At press time, bitcoin was changing hands at $71,150, down about 2% over the past 24 hours and outperforming the CoinDesk 20 Index's (CD20) 3% drop.

Ether {{ETH}} was also outperforming with a 2% decline, while ripple {{XRP}}, dogecoin and litecoin {{LTC}} tumbled 6%-8%.

Avalanche's native token {{AVAX}} was the only notable gainer among the CoinDesk 20 constituents, up 15% for the day.

The volatility liquidated over $360 million worth of leveraged derivatives positions across all cryptos, mostly longs betting on rising prices, CoinGlass data shows.
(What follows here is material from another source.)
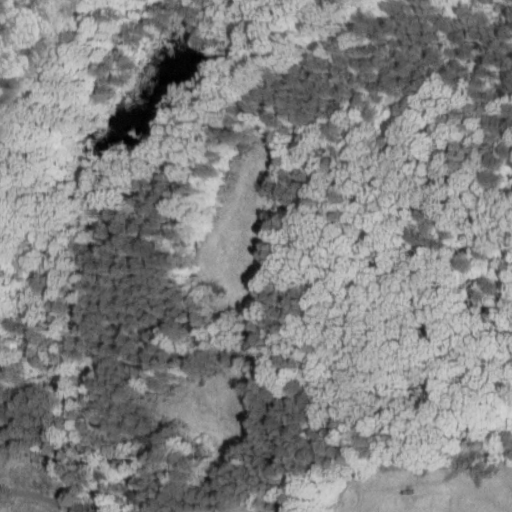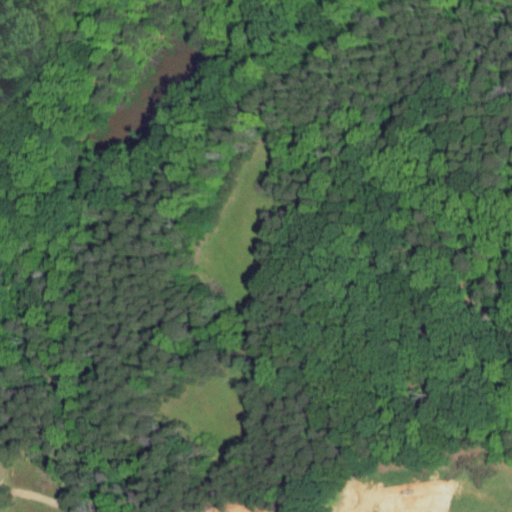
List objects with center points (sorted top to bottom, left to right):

This was the largest long flush-out since the March 5 correction.

Total crypto derivatives liquidations over the past 24 hours (CoinGlass)

Crypto investment services firm Matrixport noted in a Tuesday market update that bitcoin's rally was showing signs of waning momentum.

The report highlighted the divergence between high BTC prices and declining relative strength index (RSI), a widely followed momentum indicator based on the speed and size of price changes for an asset.

"We have been bullish on bitcoin since the end of January, but the risk-reward analysis favors a period of consolidation," Matrixport analysts said. "This bull market still has legs, but the divergence between a declining RSI and still high Bitcoin prices could signal that Bitcoin needs to consolidate before rallying again.

The $69,000 area is a key price level for bitcoin, reminiscent of its 2021 bull market peak, where prices could find short-term support.

U.S. inflation in February was hotter than hoped earlier Tuesday, with the Consumer Price Index (CPI) rising 3.2%, slightly higher than analyst expectations. Sticky inflation this year could discourage the Federal Reserve from cutting interest rates.

Aurelie Barthere, principal research analyst at Nansen.ai, said the inflation reading is only a short-term blip for cryptocurrencies, and is unlikely to impact the bull market over the coming weeks.

"There is too much bullish momentum in crypto," Barthere said in an emailed note. "What will probably happen is a repricing of expected Fed rate cuts. We do not expect a significant sell-off for crypto as this repricing has happened in the past few months without questioning the bull market."